End-inspiratory pause prolongation in acute respiratory distress syndrome patients: effects on gas exchange and mechanics

Abstract

Background

End-inspiratory pause (EIP) prolongation decreases dead space-to-tidal volume ratio (Vd/Vt) and PaCO_2. We do not know the physiological benefits of this approach to improve respiratory system mechanics in acute respiratory distress syndrome (ARDS) patients when mild hypercapnia is of no concern

Methods

The investigation was conducted in an intensive care unit of a university hospital, and 13 ARDS patients were included. The study was designed in three phases. First phase, baseline measurements were taken.

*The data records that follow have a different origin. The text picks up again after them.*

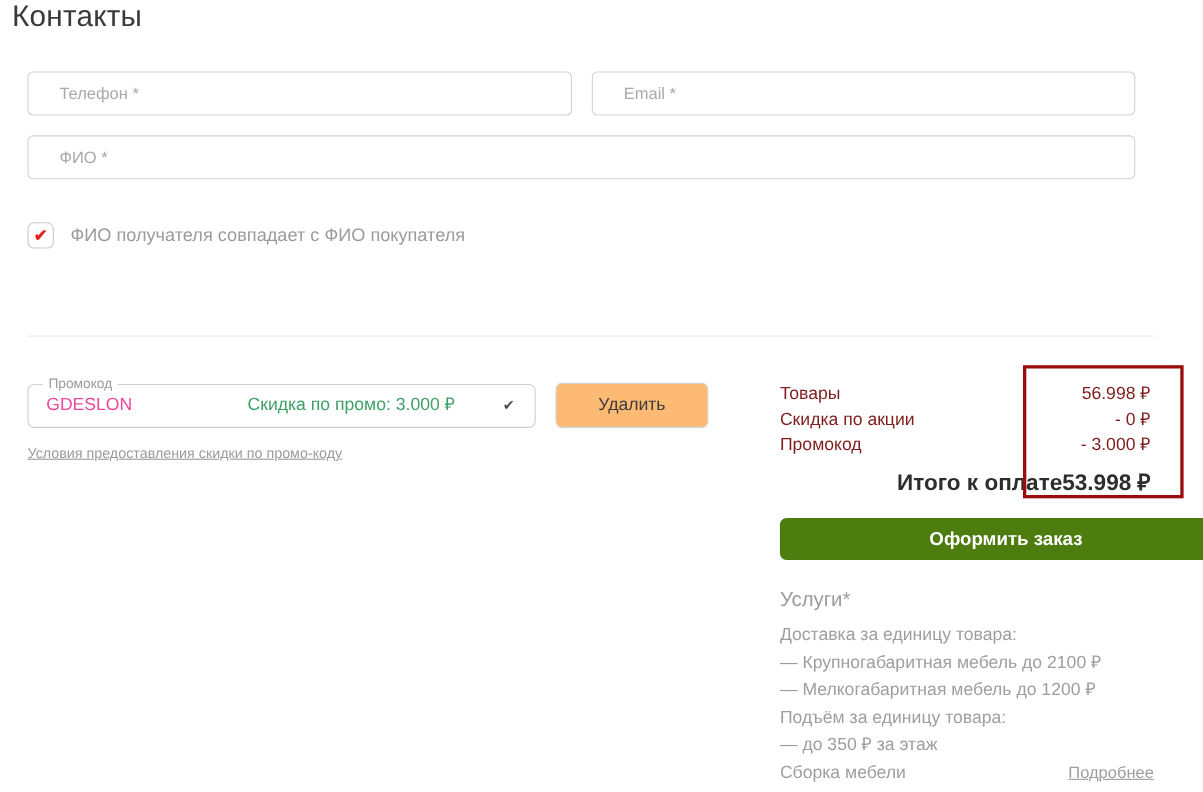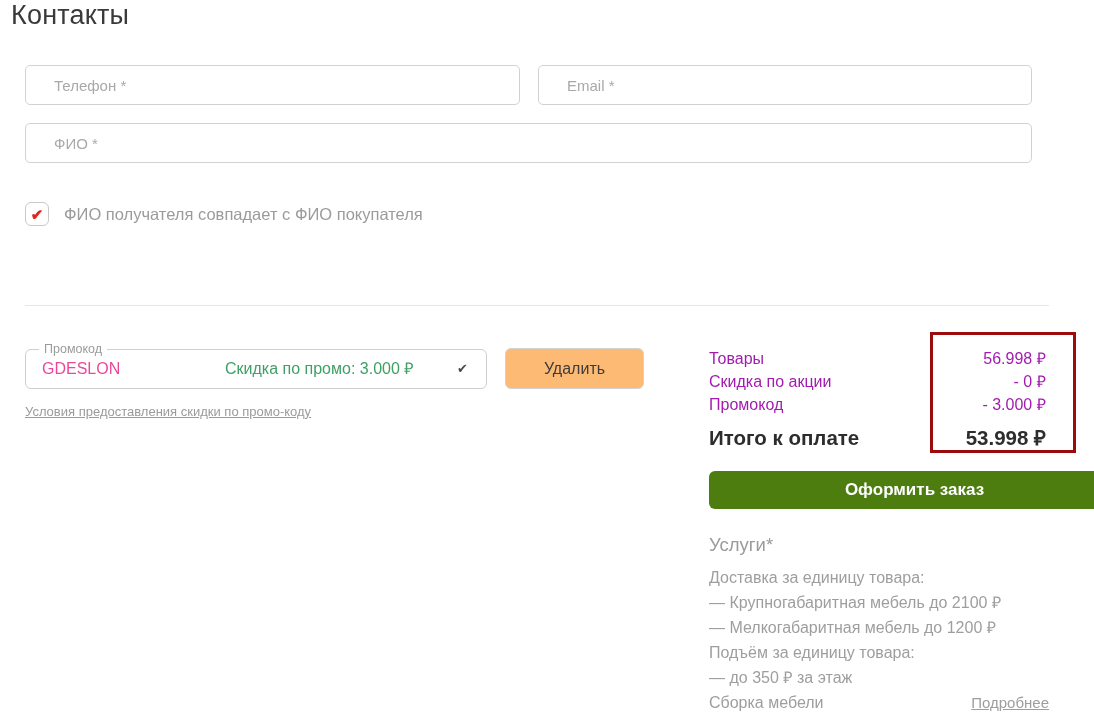--- a/index.html
+++ b/index.html
@@ -76,25 +76,25 @@
   }
   .terms-link {
     position: absolute; left: 25px; top: 404px;
     font-size: 13px; color: #9b9b9b; text-decoration: underline; cursor: pointer;
   }
 
   
   .summary { position: absolute; left: 709px; top: 347px; width: 339px; }
   .sum-row {
     display: flex; justify-content: space-between; align-items: baseline;
-    font-size: 16px; color: #a21caf; line-height: 23px;
+    font-size: 16px; color: #7f1d1d; line-height: 23px;
   }
   .sum-row .val { text-align: right; padding-right: 2px; }
   .sum-total {
-    display: flex; justify-content: space-between; align-items: baseline;
+    display: flex; justify-content: flex-end; align-items: baseline;
     margin-top: 7px; font-size: 20.5px; font-weight: 700; color: #2d2d2d;
   }
   .sum-total .val { padding-right: 2px; }
 
   
   .annotation-box {
     position: absolute; left: 930px; top: 332px; width: 146px; height: 121px;
     box-sizing: border-box; border: 3px solid #9b0b0b; pointer-events: none;
     z-index: 5;
   }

Second phase, the EIP was prolonged until one of the following was achieved: (1) EIP of 0.7 s; (2) intrinsic positive end-expiratory pressure ≥1 cmH_2O; or (3) inspiratory–expiratory ratio 1:1. Third phase, the Vt was decreased (30 mL every 30 min) until PaCO_2 equal to baseline was reached. FiO_2, PEEP, airflow and respiratory rate were kept constant

Results

EIP was prolonged from 0.12 ± 0.04 to 0.7 s in all patients. This decreased the Vd/Vt and PaCO_2 (0.70 ± 0.07 to 0.64 ± 0.08, p  < 0.001 and 54 ± 9 to 50 ± 8 mmHg, p  = 0.001, respectively). In the third phase, the decrease in Vt (from 6.3 ± 0.8 to 5.6 ± 0.8 mL/Kg PBW, p  < 0.001) allowed to decrease plateau pressure and driving pressure (24 ± 3 to 22 ± 3 cmH_2O, p  < 0.001 and 13.4 ± 3.6 to 10.9 ± 3.1 cmH_2O, p  < 0.001, respectively) and increased respiratory system compliance from 29 ± 9 to 32 ± 11 mL/cmH_2O ( p  = 0.001). PaO_2 did not significantly change

Conclusions

Prolonging EIP allowed a significant decrease in Vt without changes in PaCO_2 in passively ventilated ARDS patients. This produced a significant decrease in plateau pressure and driving pressure and significantly increased respiratory system compliance, which suggests less overdistension and less dynamic strain.